The roots of the NYC LGBT Historic Sites Project go back to the early 1990s, according to Shockley. The group’s founders were involved in 1993 in a mapping project with the Organization of Lesbian and Gay Architects and Designers, or OLGAD. A networking group, it was one of the first efforts by gay people to connect professionally, Shockley said.
The map was the first L.G.B.T. site-based history project in America, and half of the sites were in the Village.
“We were the first people in the Unites States to connect the fact that the L.G.B.T. community had history,” Shockley said.
Shockley worked at L.P.C. for more than 35 years, where he started to incorporate L.G.B.T history into designation reports, many of them concerning Village locations.
In 1994, there was a push to landmark the Stonewall Inn on the riots’ 25th anniversary. But the attempt didn’t succeed until five years later, when Shockley and Dolkart were lead authors in the Stonewall nomination.
The Stonewall Inn was declared a national monument in 2016.
“Everything from Stonewall came from people in our project,” Shockley said. “Obama didn’t wave a magic wand when it became a national monument.
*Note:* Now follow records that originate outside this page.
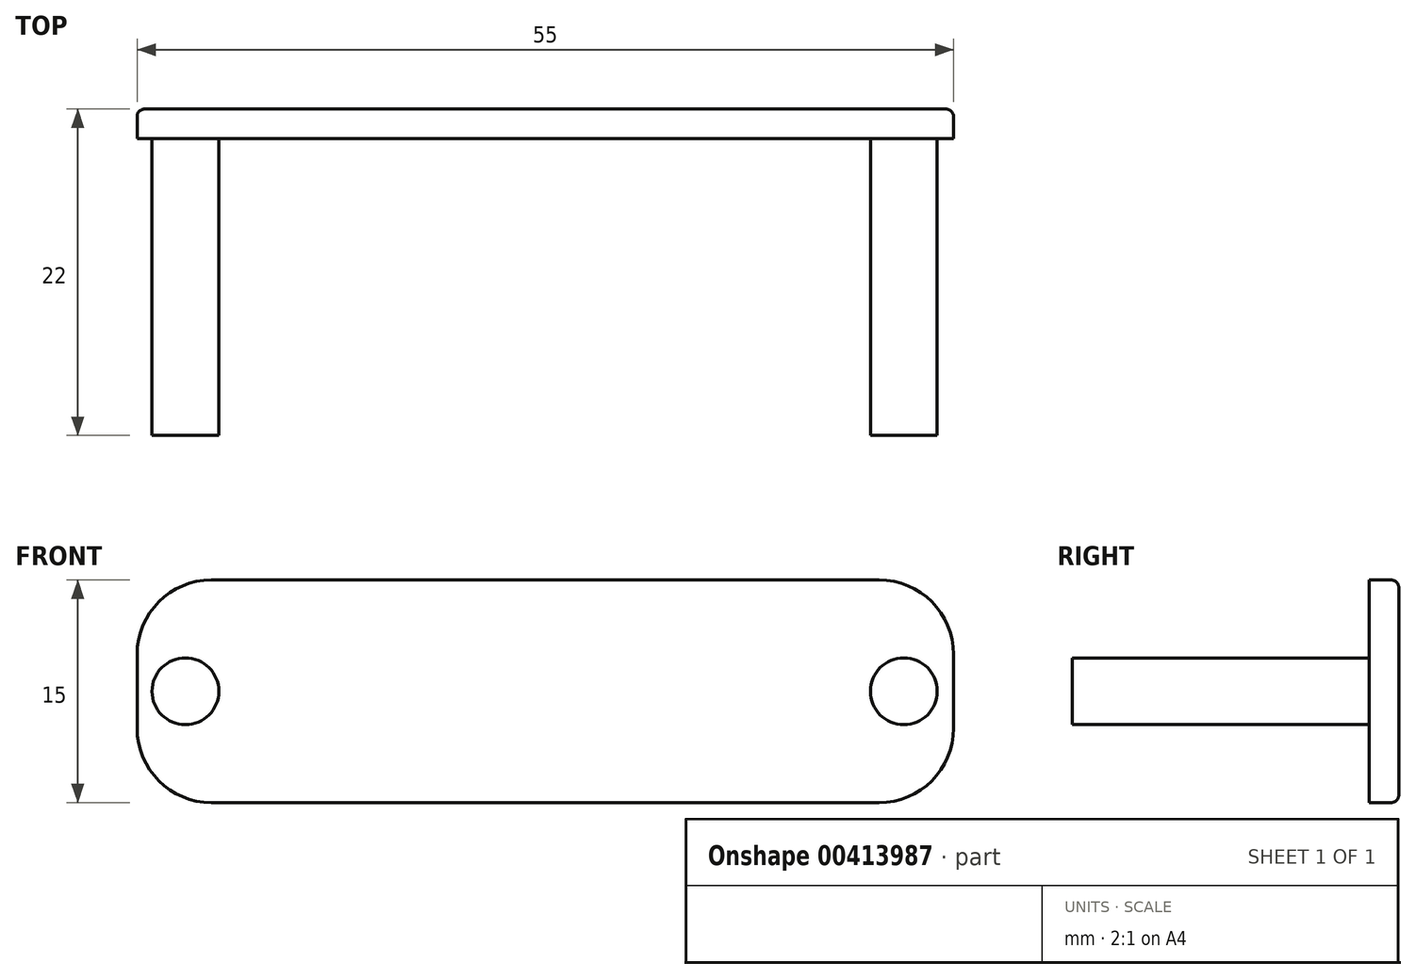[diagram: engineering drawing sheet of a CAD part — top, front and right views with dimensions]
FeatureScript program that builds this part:
annotation { "Feature Type Name" : "Feature", "Feature Type Description" : "" }
export const myFeature = defineFeature(function(context is Context, id is Id, definition is map)
    precondition{}
    {
        {
            var Q0;
            Q0=qCreatedBy(makeId("Front.planeOp"),FACE);
            var sketch = newSketch(context, id + "F0", { "sketchPlane" : qUnion([Q0])});
            skLineSegment(sketch, "E0.bottom", {"start": v(-22.5, 7.5) * mm, "end": v(22.5, 7.5) * mm});
            skLineSegment(sketch, "E0.top", {"start": v(-22.5, -7.5) * mm, "end": v(22.5, -7.5) * mm});
            skLineSegment(sketch, "E0.left", {"start": v(-27.5, 2.5) * mm, "end": v(-27.5, -2.5) * mm});
            skLineSegment(sketch, "E0.right", {"start": v(27.5, 2.5) * mm, "end": v(27.5, -2.5) * mm});
            skPoint(sketch, "E0.middle", {"position": v(0, 0) * mm});
            skPoint(sketch, "E1.visualSharp", {"position": v(-27.5, 7.5) * mm});
            skArc(sketch, "E1.filletArc", {"start": v(-22.5, 7.5) * mm, "mid": v(-26.04, 6.04) * mm, "end": v(-27.5, 2.5) * mm});
            skPoint(sketch, "E2.visualSharp", {"position": v(27.5, 7.5) * mm});
            skArc(sketch, "E2.filletArc", {"start": v(27.5, 2.5) * mm, "mid": v(26.04, 6.04) * mm, "end": v(22.5, 7.5) * mm});
            skPoint(sketch, "E3.visualSharp", {"position": v(27.5, -7.5) * mm});
            skArc(sketch, "E3.filletArc", {"start": v(22.5, -7.5) * mm, "mid": v(26.04, -6.04) * mm, "end": v(27.5, -2.5) * mm});
            skPoint(sketch, "E4.visualSharp", {"position": v(-27.5, -7.5) * mm});
            skArc(sketch, "E4.filletArc", {"start": v(-27.5, -2.5) * mm, "mid": v(-26.04, -6.04) * mm, "end": v(-22.5, -7.5) * mm});
            skSolve(sketch);
        }
        {
            var Q0;
            Q0 = qSketchRegion(id + "F0", true);
            extrude(context, id + "F1", {"entities" : qUnion([Q0]), "oppositeDirection" : true, "depth" : 2 * mm});
        }
        {
            var Q0;
            Q0=makeQuery(id+"F1.opExtrude","CAP_FACE",FACE,{"disambiguationData":[OSD([sQuery(id+"F0.wireOp",EDGE,"E0.bottom"),sQuery(id+"F0.wireOp",EDGE,"E0.top"),sQuery(id+"F0.wireOp",EDGE,"E0.left"),sQuery(id+"F0.wireOp",EDGE,"E0.right"),sQuery(id+"F0.wireOp",EDGE,"E1.filletArc"),sQuery(id+"F0.wireOp",EDGE,"E2.filletArc"),sQuery(id+"F0.wireOp",EDGE,"E3.filletArc"),sQuery(id+"F0.wireOp",EDGE,"E4.filletArc")])],"isStart":false});
            fillet(context, id + "F2", {"entities" : qUnion([Q0]), "radius" : .5 * mm, "tangentPropagation" : true, "allowEdgeOverflow" : false});
        }
        {
            var Q0;
            Q0=makeQuery(id+"F1.opExtrude","CAP_FACE",FACE,{"disambiguationData":[OSD([sQuery(id+"F0.wireOp",EDGE,"E0.bottom"),sQuery(id+"F0.wireOp",EDGE,"E0.top"),sQuery(id+"F0.wireOp",EDGE,"E0.left"),sQuery(id+"F0.wireOp",EDGE,"E0.right"),sQuery(id+"F0.wireOp",EDGE,"E1.filletArc"),sQuery(id+"F0.wireOp",EDGE,"E2.filletArc"),sQuery(id+"F0.wireOp",EDGE,"E3.filletArc"),sQuery(id+"F0.wireOp",EDGE,"E4.filletArc")])],"isStart":true});
            var sketch = newSketch(context, id + "F3", { "sketchPlane" : qUnion([Q0])});
            skCircle(sketch, "E5", {"center": v(24.16, 0) * mm, "radius": 2.25 * mm});
            skCircle(sketch, "E6.1.0.0", {"center": v(-24.24, 0) * mm, "radius": 2.25 * mm});
            skLineSegment(sketch, "E6.direction1", {"start": v(24.16, 0) * mm, "end": v(-24.24, 0) * mm, "construction": true});
            skSolve(sketch);
        }
        {
            var Q0;
            Q0=makeQuery(id+"F3.imprint","IMPRINT",FACE,{"disambiguationData":[TD([[makeQuery(id+"F3.imprint","IMPRINT",EDGE,{"derivedFrom":sQuery(id+"F3.wireOp",EDGE,"E5")}),1.0]])]});
            var Q1;
            Q1=makeQuery(id+"F3.imprint","IMPRINT",FACE,{"disambiguationData":[TD([[makeQuery(id+"F3.imprint","IMPRINT",EDGE,{"derivedFrom":sQuery(id+"F3.wireOp",EDGE,"E6.1.0.0")}),1.0]])]});
            extrude(context, id + "F4", {"entities" : qUnion([Q0, Q1]), "operationType" : NewBodyOperationType.ADD, "depth" : 20 * mm});
        }
    });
We did the groundwork.”
And the Project’s work continues, as it has been recognized with preservation awards. The organization was given the New York State Historic Preservation Award last November, and in 2019 the Excellence in Historic Preservation Award from the Preservation League of New York State.
Shockley acknowledged the magnitude of the Project trying to map so many sites related to the L.G.B.T. community, especially because there isn’t just a single topic on which to focus.
“Our community has impacted everything that has ever happened in this city,” he said.